----- Given information

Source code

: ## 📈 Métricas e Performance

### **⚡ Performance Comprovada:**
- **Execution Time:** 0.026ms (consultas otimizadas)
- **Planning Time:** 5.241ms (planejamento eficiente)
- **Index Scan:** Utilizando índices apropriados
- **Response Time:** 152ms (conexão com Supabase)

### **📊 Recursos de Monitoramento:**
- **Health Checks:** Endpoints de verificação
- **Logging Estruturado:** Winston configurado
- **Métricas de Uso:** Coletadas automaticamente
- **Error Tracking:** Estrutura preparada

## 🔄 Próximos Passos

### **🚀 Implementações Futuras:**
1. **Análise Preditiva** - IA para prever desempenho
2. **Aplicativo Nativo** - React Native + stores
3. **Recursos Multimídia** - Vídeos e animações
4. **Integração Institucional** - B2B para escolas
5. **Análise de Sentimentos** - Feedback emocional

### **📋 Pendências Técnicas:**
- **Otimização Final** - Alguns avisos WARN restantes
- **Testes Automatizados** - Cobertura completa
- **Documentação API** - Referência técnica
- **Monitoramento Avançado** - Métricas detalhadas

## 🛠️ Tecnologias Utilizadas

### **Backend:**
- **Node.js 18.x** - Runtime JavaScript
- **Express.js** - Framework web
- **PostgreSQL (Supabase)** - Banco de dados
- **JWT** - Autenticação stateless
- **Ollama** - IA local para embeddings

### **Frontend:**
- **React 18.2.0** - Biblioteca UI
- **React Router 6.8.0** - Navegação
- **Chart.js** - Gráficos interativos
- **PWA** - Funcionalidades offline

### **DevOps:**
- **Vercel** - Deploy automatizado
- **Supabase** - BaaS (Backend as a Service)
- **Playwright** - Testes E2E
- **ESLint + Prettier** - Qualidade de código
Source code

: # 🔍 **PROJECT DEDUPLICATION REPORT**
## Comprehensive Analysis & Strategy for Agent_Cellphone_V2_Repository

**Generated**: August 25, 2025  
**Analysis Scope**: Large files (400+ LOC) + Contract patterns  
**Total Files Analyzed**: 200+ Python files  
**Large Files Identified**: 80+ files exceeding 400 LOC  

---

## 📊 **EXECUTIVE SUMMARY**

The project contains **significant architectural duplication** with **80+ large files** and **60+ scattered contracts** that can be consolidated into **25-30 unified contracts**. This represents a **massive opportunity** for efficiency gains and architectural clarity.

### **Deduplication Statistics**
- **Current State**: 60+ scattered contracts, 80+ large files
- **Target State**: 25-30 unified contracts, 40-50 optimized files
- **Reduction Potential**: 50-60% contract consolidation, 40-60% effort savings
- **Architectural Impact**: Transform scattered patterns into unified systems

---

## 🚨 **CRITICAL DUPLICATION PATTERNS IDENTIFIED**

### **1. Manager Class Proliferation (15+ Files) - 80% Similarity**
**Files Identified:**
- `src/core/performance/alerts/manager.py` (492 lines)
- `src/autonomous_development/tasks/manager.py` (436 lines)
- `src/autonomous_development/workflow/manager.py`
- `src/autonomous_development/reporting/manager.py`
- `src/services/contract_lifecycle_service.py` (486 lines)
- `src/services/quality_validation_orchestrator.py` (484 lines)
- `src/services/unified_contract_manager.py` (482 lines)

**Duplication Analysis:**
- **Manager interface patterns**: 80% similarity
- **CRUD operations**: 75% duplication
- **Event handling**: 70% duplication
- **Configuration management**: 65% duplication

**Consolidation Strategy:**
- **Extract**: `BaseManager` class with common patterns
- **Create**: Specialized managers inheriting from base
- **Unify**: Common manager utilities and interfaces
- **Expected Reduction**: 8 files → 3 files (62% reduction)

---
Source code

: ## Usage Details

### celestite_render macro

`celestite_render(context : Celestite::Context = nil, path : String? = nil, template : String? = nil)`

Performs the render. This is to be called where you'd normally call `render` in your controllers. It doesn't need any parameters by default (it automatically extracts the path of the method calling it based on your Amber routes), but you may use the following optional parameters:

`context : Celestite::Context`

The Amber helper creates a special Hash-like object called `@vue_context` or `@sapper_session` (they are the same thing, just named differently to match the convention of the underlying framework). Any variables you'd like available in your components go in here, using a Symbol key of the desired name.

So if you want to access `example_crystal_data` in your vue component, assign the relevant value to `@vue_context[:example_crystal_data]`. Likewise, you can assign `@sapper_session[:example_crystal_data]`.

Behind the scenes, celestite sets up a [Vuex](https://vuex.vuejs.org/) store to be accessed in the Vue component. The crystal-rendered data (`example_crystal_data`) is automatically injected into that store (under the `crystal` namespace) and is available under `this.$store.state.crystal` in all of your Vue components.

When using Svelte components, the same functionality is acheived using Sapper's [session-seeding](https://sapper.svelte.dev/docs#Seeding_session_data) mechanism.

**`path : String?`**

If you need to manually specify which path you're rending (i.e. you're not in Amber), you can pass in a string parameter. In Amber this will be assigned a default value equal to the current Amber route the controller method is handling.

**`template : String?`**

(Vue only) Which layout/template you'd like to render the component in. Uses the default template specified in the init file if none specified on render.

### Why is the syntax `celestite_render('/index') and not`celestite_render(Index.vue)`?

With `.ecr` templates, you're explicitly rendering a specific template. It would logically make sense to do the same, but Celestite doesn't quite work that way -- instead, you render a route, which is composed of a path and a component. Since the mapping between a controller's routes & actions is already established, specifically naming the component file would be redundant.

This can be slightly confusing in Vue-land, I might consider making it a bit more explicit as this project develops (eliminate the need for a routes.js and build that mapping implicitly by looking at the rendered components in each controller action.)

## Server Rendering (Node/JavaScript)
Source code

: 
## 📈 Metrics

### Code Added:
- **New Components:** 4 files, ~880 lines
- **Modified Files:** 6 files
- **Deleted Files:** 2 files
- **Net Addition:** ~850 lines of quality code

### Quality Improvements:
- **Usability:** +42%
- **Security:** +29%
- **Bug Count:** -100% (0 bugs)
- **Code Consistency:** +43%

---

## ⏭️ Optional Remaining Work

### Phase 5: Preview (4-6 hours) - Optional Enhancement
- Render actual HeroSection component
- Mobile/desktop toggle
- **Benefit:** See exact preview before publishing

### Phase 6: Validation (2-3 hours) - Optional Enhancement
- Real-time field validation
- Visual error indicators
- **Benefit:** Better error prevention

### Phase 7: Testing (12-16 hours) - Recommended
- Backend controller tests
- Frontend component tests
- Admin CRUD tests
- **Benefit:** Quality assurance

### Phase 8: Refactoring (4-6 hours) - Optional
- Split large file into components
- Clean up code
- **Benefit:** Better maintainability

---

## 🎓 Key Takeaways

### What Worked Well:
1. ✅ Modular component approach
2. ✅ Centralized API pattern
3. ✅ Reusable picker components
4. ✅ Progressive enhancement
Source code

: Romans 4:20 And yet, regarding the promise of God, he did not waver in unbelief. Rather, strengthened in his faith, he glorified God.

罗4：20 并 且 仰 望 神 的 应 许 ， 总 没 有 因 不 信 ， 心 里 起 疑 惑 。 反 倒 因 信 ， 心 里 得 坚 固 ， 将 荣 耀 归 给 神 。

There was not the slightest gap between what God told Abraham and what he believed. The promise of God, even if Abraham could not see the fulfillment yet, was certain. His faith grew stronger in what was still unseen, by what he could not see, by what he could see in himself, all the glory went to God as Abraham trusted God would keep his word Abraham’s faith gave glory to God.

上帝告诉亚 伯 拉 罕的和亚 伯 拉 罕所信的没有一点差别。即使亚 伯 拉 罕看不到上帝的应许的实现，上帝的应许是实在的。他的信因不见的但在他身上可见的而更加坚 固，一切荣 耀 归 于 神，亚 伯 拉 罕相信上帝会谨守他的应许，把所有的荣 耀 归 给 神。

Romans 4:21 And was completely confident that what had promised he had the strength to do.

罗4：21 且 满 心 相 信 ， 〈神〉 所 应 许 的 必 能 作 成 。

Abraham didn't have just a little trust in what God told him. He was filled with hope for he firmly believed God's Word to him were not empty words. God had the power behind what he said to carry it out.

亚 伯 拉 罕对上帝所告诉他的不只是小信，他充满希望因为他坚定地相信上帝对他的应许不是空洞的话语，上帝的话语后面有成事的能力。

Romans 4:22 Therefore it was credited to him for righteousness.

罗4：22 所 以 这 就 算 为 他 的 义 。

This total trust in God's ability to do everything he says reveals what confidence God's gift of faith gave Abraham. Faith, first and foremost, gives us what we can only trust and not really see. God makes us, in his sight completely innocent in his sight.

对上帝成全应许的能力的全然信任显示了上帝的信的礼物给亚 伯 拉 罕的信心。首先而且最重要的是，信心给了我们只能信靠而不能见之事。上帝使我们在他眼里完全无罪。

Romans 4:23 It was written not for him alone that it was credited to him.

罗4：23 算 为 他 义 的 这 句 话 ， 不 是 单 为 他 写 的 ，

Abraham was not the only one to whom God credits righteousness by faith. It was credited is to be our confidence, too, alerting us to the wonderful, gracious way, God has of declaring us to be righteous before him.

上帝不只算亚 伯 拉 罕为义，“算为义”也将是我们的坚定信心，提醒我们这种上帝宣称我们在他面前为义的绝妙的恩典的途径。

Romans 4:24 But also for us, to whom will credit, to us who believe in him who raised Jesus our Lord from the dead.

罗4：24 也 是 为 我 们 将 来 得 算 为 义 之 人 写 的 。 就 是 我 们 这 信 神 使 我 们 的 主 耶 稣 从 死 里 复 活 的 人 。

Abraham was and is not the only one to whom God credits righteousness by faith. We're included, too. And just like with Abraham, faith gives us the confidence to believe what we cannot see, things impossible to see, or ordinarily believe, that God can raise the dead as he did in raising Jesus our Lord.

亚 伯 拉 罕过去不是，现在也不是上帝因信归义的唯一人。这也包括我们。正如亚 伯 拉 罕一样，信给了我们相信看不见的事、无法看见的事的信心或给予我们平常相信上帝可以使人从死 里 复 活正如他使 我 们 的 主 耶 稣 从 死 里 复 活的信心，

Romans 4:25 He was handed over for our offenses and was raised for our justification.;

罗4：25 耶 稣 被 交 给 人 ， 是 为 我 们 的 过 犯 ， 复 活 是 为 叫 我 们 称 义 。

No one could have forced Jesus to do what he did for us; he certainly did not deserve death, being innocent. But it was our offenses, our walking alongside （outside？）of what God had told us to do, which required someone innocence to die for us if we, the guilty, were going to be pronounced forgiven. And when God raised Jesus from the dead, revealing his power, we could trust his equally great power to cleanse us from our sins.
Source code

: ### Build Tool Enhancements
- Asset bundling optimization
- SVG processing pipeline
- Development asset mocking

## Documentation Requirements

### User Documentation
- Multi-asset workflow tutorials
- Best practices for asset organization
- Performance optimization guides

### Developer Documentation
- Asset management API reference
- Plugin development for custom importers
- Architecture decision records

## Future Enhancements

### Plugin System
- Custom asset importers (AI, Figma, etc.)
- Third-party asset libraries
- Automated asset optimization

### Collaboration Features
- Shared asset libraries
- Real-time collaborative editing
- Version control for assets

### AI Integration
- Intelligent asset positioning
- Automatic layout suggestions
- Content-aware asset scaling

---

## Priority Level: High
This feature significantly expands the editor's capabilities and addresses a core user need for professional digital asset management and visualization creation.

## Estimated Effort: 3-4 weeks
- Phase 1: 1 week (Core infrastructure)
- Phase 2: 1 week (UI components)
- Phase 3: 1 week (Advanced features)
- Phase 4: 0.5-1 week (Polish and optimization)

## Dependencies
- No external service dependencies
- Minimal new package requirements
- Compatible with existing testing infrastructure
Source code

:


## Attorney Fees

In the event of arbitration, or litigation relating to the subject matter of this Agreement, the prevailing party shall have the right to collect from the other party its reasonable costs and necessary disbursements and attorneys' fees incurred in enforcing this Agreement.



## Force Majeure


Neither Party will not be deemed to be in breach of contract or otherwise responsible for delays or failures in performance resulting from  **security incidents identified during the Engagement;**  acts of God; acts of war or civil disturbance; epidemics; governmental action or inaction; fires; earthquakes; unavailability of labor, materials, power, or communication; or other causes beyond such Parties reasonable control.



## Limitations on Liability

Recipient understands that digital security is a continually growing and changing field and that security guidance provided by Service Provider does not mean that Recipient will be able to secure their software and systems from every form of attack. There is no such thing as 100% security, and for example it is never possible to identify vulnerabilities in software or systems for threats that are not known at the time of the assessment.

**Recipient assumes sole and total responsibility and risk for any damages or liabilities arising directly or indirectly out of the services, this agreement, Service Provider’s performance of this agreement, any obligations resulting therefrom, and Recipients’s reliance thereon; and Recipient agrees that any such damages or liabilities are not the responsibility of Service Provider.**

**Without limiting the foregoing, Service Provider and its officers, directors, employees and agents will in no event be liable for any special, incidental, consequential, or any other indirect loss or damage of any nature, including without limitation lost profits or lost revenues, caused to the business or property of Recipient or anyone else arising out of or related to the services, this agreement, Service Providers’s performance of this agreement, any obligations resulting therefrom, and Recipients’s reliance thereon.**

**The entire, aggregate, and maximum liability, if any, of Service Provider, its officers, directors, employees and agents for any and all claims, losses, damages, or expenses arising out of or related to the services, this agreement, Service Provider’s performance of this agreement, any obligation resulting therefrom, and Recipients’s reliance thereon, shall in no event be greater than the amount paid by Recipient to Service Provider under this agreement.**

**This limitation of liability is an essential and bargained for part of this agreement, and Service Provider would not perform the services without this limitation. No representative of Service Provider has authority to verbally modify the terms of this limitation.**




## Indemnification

----------

> _Exercise description_:
Count the lines of the data that contain the string "contracts", and reply with that number alone.

> _Written solution_:
3